_What is expected:_
Can you format the lines below as a JSON list of strings, one per line with blank lines left out, covering only the part that opens with the line containing "pose: elev=204.9 azim=212.7" and runs through the end of the records?

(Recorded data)

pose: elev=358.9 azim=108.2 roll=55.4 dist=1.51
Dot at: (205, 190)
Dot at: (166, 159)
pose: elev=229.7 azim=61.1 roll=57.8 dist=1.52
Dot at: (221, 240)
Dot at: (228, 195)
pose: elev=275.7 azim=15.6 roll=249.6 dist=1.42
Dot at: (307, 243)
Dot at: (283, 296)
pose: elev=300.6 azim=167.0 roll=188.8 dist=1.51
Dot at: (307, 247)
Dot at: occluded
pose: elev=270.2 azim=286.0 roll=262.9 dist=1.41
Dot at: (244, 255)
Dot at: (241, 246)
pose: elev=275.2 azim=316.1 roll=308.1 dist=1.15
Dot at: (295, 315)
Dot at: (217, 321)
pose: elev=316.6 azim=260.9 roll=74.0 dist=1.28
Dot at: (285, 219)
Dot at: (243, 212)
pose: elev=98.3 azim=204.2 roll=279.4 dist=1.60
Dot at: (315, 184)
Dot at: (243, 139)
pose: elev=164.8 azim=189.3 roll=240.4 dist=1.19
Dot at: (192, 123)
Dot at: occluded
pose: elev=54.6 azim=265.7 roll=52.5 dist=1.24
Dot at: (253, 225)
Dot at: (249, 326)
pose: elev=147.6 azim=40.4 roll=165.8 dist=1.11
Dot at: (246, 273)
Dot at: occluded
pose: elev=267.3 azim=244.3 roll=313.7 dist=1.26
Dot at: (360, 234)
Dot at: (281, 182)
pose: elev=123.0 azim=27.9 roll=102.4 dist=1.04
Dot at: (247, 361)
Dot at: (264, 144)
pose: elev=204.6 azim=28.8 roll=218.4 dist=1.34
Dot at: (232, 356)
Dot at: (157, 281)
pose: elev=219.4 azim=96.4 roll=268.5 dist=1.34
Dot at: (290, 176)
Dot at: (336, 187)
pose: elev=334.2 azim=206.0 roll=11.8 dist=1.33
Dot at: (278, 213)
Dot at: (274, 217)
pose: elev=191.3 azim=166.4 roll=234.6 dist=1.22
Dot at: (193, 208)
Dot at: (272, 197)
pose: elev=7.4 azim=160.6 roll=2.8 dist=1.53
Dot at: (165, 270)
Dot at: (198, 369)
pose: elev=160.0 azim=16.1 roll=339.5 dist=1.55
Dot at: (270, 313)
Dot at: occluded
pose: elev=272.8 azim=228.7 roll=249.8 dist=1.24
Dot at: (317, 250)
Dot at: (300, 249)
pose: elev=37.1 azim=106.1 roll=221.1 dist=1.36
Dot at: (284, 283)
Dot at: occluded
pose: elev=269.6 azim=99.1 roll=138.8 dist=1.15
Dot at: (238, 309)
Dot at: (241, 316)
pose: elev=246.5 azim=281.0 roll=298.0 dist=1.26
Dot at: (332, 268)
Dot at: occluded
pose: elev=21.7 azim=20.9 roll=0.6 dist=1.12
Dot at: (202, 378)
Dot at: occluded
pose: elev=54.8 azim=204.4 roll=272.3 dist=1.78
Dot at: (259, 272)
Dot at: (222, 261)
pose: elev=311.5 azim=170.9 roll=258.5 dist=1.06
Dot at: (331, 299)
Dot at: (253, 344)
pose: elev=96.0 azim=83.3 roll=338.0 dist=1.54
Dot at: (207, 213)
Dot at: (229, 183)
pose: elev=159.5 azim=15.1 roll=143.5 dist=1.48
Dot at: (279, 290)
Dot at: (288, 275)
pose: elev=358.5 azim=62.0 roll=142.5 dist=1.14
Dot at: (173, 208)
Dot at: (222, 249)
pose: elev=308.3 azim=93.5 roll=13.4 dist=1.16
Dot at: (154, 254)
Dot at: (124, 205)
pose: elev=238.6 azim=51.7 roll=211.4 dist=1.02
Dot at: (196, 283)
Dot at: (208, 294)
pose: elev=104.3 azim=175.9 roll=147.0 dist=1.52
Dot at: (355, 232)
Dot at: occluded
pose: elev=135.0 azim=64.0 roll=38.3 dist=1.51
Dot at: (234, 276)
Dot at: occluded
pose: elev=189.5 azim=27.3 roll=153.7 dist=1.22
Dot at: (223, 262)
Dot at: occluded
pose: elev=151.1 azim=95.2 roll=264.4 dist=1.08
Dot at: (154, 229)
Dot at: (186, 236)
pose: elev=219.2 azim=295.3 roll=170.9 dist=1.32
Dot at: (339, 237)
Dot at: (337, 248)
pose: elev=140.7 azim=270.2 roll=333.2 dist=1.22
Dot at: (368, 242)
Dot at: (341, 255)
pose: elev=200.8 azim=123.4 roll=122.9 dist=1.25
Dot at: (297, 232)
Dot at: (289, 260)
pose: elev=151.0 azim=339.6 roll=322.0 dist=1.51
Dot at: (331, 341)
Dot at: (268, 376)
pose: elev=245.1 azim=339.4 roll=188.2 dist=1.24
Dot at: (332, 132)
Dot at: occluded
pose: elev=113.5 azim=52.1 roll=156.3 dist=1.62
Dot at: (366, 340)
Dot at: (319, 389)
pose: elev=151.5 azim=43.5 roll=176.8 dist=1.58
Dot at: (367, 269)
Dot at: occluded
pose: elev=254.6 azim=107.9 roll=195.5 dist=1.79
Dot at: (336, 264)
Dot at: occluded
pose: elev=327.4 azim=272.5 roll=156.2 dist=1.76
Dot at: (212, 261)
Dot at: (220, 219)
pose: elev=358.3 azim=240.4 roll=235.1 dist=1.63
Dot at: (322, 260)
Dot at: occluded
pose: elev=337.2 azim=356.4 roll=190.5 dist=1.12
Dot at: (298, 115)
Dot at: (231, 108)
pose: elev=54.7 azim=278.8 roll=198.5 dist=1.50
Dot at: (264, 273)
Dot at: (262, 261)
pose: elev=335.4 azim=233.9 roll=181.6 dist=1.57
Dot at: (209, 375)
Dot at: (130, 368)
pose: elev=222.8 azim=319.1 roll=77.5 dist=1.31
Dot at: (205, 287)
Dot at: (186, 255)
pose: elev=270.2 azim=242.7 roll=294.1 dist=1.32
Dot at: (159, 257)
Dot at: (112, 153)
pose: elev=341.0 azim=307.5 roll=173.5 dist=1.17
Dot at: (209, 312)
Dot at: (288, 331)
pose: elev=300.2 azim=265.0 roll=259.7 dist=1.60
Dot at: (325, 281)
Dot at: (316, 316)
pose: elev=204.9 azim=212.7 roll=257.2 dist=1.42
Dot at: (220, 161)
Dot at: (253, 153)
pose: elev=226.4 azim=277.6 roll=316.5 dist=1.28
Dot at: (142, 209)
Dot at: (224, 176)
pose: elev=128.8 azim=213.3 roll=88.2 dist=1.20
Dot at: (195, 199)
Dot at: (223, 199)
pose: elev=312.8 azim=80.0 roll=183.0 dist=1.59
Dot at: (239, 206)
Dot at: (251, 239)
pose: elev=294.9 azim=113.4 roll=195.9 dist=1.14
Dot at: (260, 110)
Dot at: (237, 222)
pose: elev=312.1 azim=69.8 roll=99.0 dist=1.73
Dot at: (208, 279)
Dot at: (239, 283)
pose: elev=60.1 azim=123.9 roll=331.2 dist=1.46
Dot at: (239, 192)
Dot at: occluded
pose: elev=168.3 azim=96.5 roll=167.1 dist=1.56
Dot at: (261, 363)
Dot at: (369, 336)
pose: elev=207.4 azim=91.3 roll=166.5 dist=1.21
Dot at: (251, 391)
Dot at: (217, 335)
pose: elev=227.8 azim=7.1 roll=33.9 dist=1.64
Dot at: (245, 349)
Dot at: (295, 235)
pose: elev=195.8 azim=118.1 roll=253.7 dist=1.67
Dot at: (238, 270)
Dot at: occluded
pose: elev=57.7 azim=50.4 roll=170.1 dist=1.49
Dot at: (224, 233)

_Written reply:_
[
  "pose: elev=204.9 azim=212.7 roll=257.2 dist=1.42",
  "Dot at: (220, 161)",
  "Dot at: (253, 153)",
  "pose: elev=226.4 azim=277.6 roll=316.5 dist=1.28",
  "Dot at: (142, 209)",
  "Dot at: (224, 176)",
  "pose: elev=128.8 azim=213.3 roll=88.2 dist=1.20",
  "Dot at: (195, 199)",
  "Dot at: (223, 199)",
  "pose: elev=312.8 azim=80.0 roll=183.0 dist=1.59",
  "Dot at: (239, 206)",
  "Dot at: (251, 239)",
  "pose: elev=294.9 azim=113.4 roll=195.9 dist=1.14",
  "Dot at: (260, 110)",
  "Dot at: (237, 222)",
  "pose: elev=312.1 azim=69.8 roll=99.0 dist=1.73",
  "Dot at: (208, 279)",
  "Dot at: (239, 283)",
  "pose: elev=60.1 azim=123.9 roll=331.2 dist=1.46",
  "Dot at: (239, 192)",
  "Dot at: occluded",
  "pose: elev=168.3 azim=96.5 roll=167.1 dist=1.56",
  "Dot at: (261, 363)",
  "Dot at: (369, 336)",
  "pose: elev=207.4 azim=91.3 roll=166.5 dist=1.21",
  "Dot at: (251, 391)",
  "Dot at: (217, 335)",
  "pose: elev=227.8 azim=7.1 roll=33.9 dist=1.64",
  "Dot at: (245, 349)",
  "Dot at: (295, 235)",
  "pose: elev=195.8 azim=118.1 roll=253.7 dist=1.67",
  "Dot at: (238, 270)",
  "Dot at: occluded",
  "pose: elev=57.7 azim=50.4 roll=170.1 dist=1.49",
  "Dot at: (224, 233)"
]